Stored dataset items:
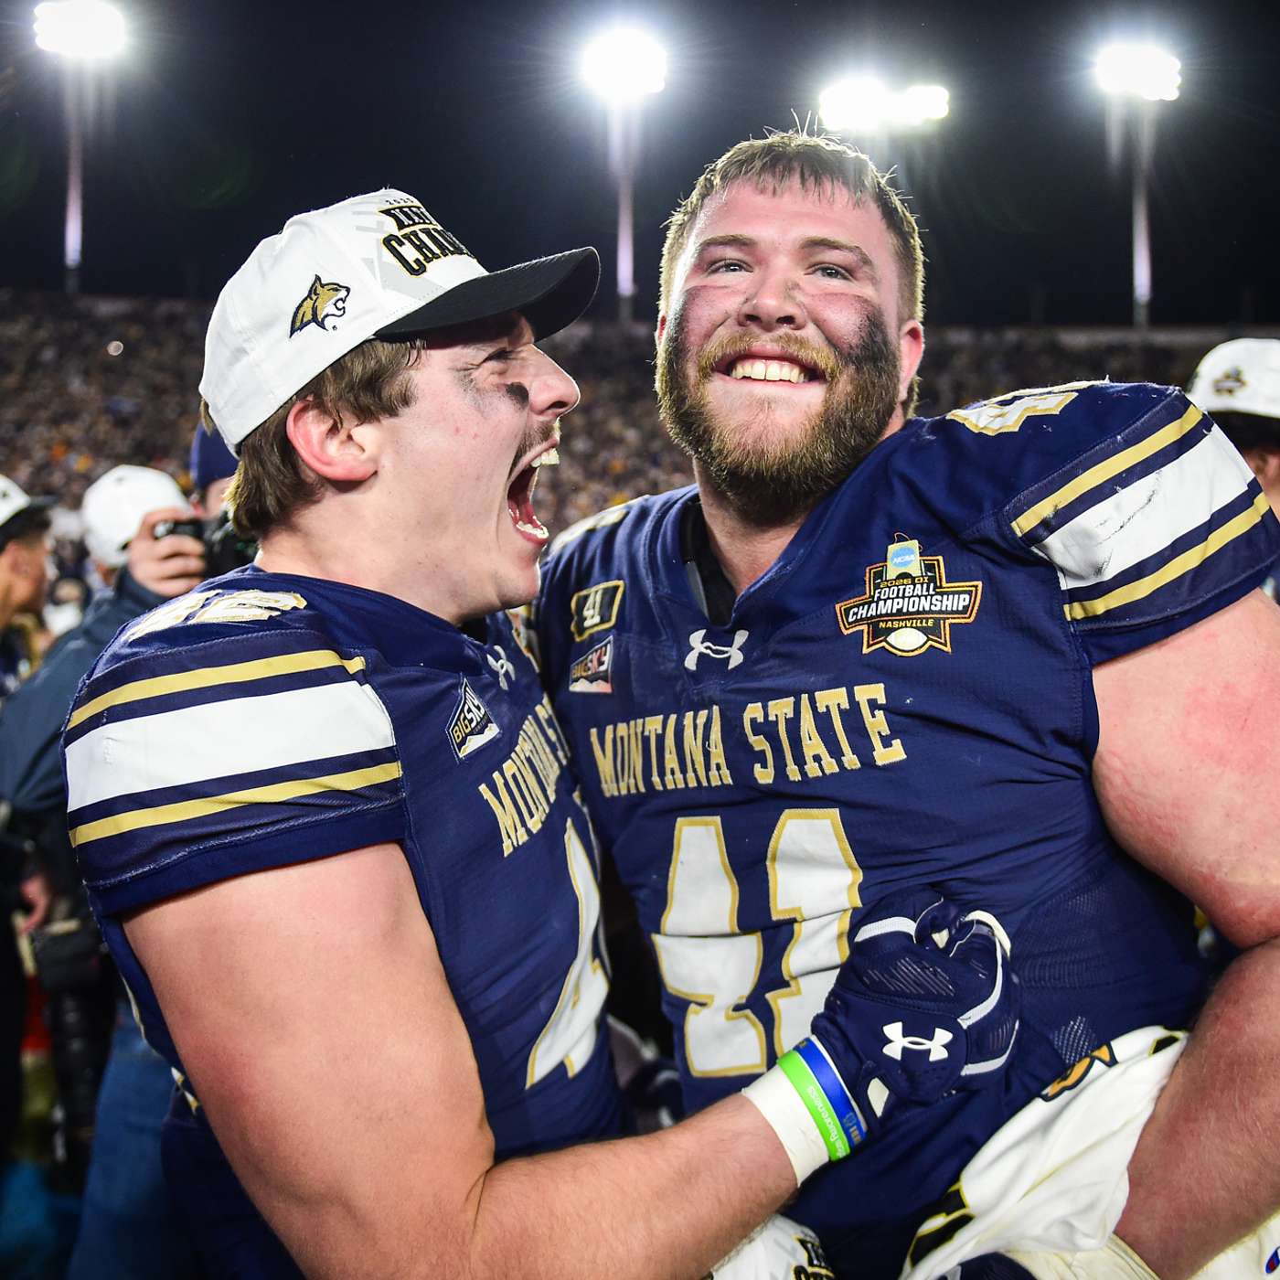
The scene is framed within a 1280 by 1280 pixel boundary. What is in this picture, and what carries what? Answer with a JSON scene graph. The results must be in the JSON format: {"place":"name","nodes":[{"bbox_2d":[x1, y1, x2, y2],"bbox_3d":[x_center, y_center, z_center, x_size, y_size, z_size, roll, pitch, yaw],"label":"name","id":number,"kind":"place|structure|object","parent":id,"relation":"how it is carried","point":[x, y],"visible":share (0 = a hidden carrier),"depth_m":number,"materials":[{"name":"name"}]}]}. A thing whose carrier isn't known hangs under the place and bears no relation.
{"place":"outdoors","nodes":[
{"label":"outdoors","id":0,"kind":"place"},
{"bbox_2d":[0,0,1279,333],"label":"night sky","id":1,"kind":"structure","parent":0,"point":[403,172],"materials":[{"name":"black"}]},
{"bbox_2d":[818,77,949,132],"bbox_3d":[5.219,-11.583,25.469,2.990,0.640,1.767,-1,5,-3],"label":"floodlight","id":2,"kind":"object","parent":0,"point":[864,103],"visible":0.92,"depth_m":25.48,"materials":[{"name":"white"}]},
{"label":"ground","id":3,"kind":"structure","parent":0},
{"bbox_2d":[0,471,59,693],"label":"person","id":4,"kind":"object","parent":3,"relation":"on","point":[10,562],"visible":0.63,"depth_m":3.73},
{"bbox_2d":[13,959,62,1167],"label":"bottle","id":5,"kind":"object","parent":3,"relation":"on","point":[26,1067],"visible":0.58,"depth_m":3.15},
{"bbox_2d":[0,467,231,1279],"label":"person","id":6,"kind":"object","parent":3,"relation":"on","point":[133,581],"visible":0.36,"depth_m":2.61},
{"bbox_2d":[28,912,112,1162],"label":"camera","id":7,"kind":"object","parent":6,"relation":"in","point":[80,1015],"visible":0.64,"depth_m":2.92,"materials":[{"name":"black"}]},
{"bbox_2d":[151,512,257,575],"bbox_3d":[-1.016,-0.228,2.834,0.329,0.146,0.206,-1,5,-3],"label":"camera","id":8,"kind":"object","parent":6,"relation":"in","point":[224,540],"visible":0.4,"depth_m":2.80,"materials":[{"name":"black plastic"}]},
{"bbox_2d":[188,421,238,520],"bbox_3d":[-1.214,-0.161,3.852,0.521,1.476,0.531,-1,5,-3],"label":"person","id":9,"kind":"object","parent":3,"relation":"on","point":[208,466],"visible":0.06,"depth_m":3.75},
{"bbox_2d":[64,175,1006,1279],"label":"man","id":10,"kind":"object","parent":3,"relation":"on","point":[474,1189],"visible":0.97,"depth_m":1.08},
{"bbox_2d":[0,284,1256,539],"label":"grandstand","id":11,"kind":"object","parent":3,"relation":"on","point":[178,453],"visible":0.3,"depth_m":21.62,"materials":[{"name":"brown"}]},
{"bbox_2d":[62,78,86,295],"bbox_3d":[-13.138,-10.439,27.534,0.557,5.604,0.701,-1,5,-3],"label":"light pole","id":12,"kind":"object","parent":11,"relation":"on","point":[74,197],"visible":0.58,"depth_m":27.44,"materials":[{"name":"metal"}]},
{"bbox_2d":[32,0,127,59],"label":"stadium light","id":13,"kind":"object","parent":12,"relation":"attached to","point":[96,23],"visible":0.96,"depth_m":23.59,"materials":[{"name":"white"}]},
{"bbox_2d":[614,104,635,316],"bbox_3d":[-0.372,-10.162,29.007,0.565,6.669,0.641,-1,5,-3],"label":"light pole","id":14,"kind":"object","parent":11,"relation":"on","point":[629,271],"visible":0.53,"depth_m":28.88,"materials":[{"name":"metal"}]},
{"bbox_2d":[580,27,668,96],"bbox_3d":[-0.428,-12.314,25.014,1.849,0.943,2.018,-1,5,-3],"label":"stadium light","id":15,"kind":"object","parent":14,"relation":"attached to","point":[629,63],"visible":0.95,"depth_m":25.16,"materials":[{"name":"white"}]},
{"bbox_2d":[1130,106,1153,326],"bbox_3d":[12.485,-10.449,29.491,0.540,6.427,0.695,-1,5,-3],"label":"light pole","id":16,"kind":"object","parent":11,"relation":"on","point":[1138,261],"visible":0.58,"depth_m":29.41,"materials":[{"name":"metal"}]},
{"bbox_2d":[1094,41,1181,101],"bbox_3d":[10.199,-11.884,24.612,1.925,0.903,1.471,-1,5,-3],"label":"stadium light","id":17,"kind":"object","parent":16,"relation":"attached to","point":[1159,88],"visible":0.94,"depth_m":24.65,"materials":[{"name":"white"}]},
{"bbox_2d":[544,127,1279,1279],"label":"man","id":18,"kind":"object","parent":3,"relation":"on","point":[751,212],"visible":0.94,"depth_m":1.26},
{"bbox_2d":[895,1026,1279,1279],"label":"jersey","id":19,"kind":"object","parent":18,"relation":"in","point":[1007,1138],"visible":0.56,"depth_m":1.20,"materials":[{"name":"white fabric"}]},
{"bbox_2d":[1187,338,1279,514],"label":"person","id":20,"kind":"object","parent":3,"relation":"on","point":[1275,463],"visible":0.29,"depth_m":3.03}
]}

Exercise description: The task calls for repeating each line above exactly while excluding the pictures.

Solution to this task:
The scene is framed within a 1280 by 1280 pixel boundary. What is in this picture, and what carries what? Answer with a JSON scene graph. The results must be in the JSON format: {"place":"name","nodes":[{"bbox_2d":[x1, y1, x2, y2],"bbox_3d":[x_center, y_center, z_center, x_size, y_size, z_size, roll, pitch, yaw],"label":"name","id":number,"kind":"place|structure|object","parent":id,"relation":"how it is carried","point":[x, y],"visible":share (0 = a hidden carrier),"depth_m":number,"materials":[{"name":"name"}]}]}. A thing whose carrier isn't known hangs under the place and bears no relation.
{"place":"outdoors","nodes":[
{"label":"outdoors","id":0,"kind":"place"},
{"bbox_2d":[0,0,1279,333],"label":"night sky","id":1,"kind":"structure","parent":0,"point":[403,172],"materials":[{"name":"black"}]},
{"bbox_2d":[818,77,949,132],"bbox_3d":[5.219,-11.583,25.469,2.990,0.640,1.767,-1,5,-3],"label":"floodlight","id":2,"kind":"object","parent":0,"point":[864,103],"visible":0.92,"depth_m":25.48,"materials":[{"name":"white"}]},
{"label":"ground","id":3,"kind":"structure","parent":0},
{"bbox_2d":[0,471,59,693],"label":"person","id":4,"kind":"object","parent":3,"relation":"on","point":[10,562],"visible":0.63,"depth_m":3.73},
{"bbox_2d":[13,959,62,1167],"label":"bottle","id":5,"kind":"object","parent":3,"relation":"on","point":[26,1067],"visible":0.58,"depth_m":3.15},
{"bbox_2d":[0,467,231,1279],"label":"person","id":6,"kind":"object","parent":3,"relation":"on","point":[133,581],"visible":0.36,"depth_m":2.61},
{"bbox_2d":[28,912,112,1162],"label":"camera","id":7,"kind":"object","parent":6,"relation":"in","point":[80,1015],"visible":0.64,"depth_m":2.92,"materials":[{"name":"black"}]},
{"bbox_2d":[151,512,257,575],"bbox_3d":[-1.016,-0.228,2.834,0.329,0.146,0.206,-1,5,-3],"label":"camera","id":8,"kind":"object","parent":6,"relation":"in","point":[224,540],"visible":0.4,"depth_m":2.80,"materials":[{"name":"black plastic"}]},
{"bbox_2d":[188,421,238,520],"bbox_3d":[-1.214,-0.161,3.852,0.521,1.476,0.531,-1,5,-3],"label":"person","id":9,"kind":"object","parent":3,"relation":"on","point":[208,466],"visible":0.06,"depth_m":3.75},
{"bbox_2d":[64,175,1006,1279],"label":"man","id":10,"kind":"object","parent":3,"relation":"on","point":[474,1189],"visible":0.97,"depth_m":1.08},
{"bbox_2d":[0,284,1256,539],"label":"grandstand","id":11,"kind":"object","parent":3,"relation":"on","point":[178,453],"visible":0.3,"depth_m":21.62,"materials":[{"name":"brown"}]},
{"bbox_2d":[62,78,86,295],"bbox_3d":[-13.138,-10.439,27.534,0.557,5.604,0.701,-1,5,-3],"label":"light pole","id":12,"kind":"object","parent":11,"relation":"on","point":[74,197],"visible":0.58,"depth_m":27.44,"materials":[{"name":"metal"}]},
{"bbox_2d":[32,0,127,59],"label":"stadium light","id":13,"kind":"object","parent":12,"relation":"attached to","point":[96,23],"visible":0.96,"depth_m":23.59,"materials":[{"name":"white"}]},
{"bbox_2d":[614,104,635,316],"bbox_3d":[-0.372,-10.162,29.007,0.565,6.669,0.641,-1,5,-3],"label":"light pole","id":14,"kind":"object","parent":11,"relation":"on","point":[629,271],"visible":0.53,"depth_m":28.88,"materials":[{"name":"metal"}]},
{"bbox_2d":[580,27,668,96],"bbox_3d":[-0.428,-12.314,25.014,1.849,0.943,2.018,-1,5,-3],"label":"stadium light","id":15,"kind":"object","parent":14,"relation":"attached to","point":[629,63],"visible":0.95,"depth_m":25.16,"materials":[{"name":"white"}]},
{"bbox_2d":[1130,106,1153,326],"bbox_3d":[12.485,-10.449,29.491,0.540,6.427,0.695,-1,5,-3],"label":"light pole","id":16,"kind":"object","parent":11,"relation":"on","point":[1138,261],"visible":0.58,"depth_m":29.41,"materials":[{"name":"metal"}]},
{"bbox_2d":[1094,41,1181,101],"bbox_3d":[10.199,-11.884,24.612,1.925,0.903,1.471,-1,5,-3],"label":"stadium light","id":17,"kind":"object","parent":16,"relation":"attached to","point":[1159,88],"visible":0.94,"depth_m":24.65,"materials":[{"name":"white"}]},
{"bbox_2d":[544,127,1279,1279],"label":"man","id":18,"kind":"object","parent":3,"relation":"on","point":[751,212],"visible":0.94,"depth_m":1.26},
{"bbox_2d":[895,1026,1279,1279],"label":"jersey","id":19,"kind":"object","parent":18,"relation":"in","point":[1007,1138],"visible":0.56,"depth_m":1.20,"materials":[{"name":"white fabric"}]},
{"bbox_2d":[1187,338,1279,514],"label":"person","id":20,"kind":"object","parent":3,"relation":"on","point":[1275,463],"visible":0.29,"depth_m":3.03}
]}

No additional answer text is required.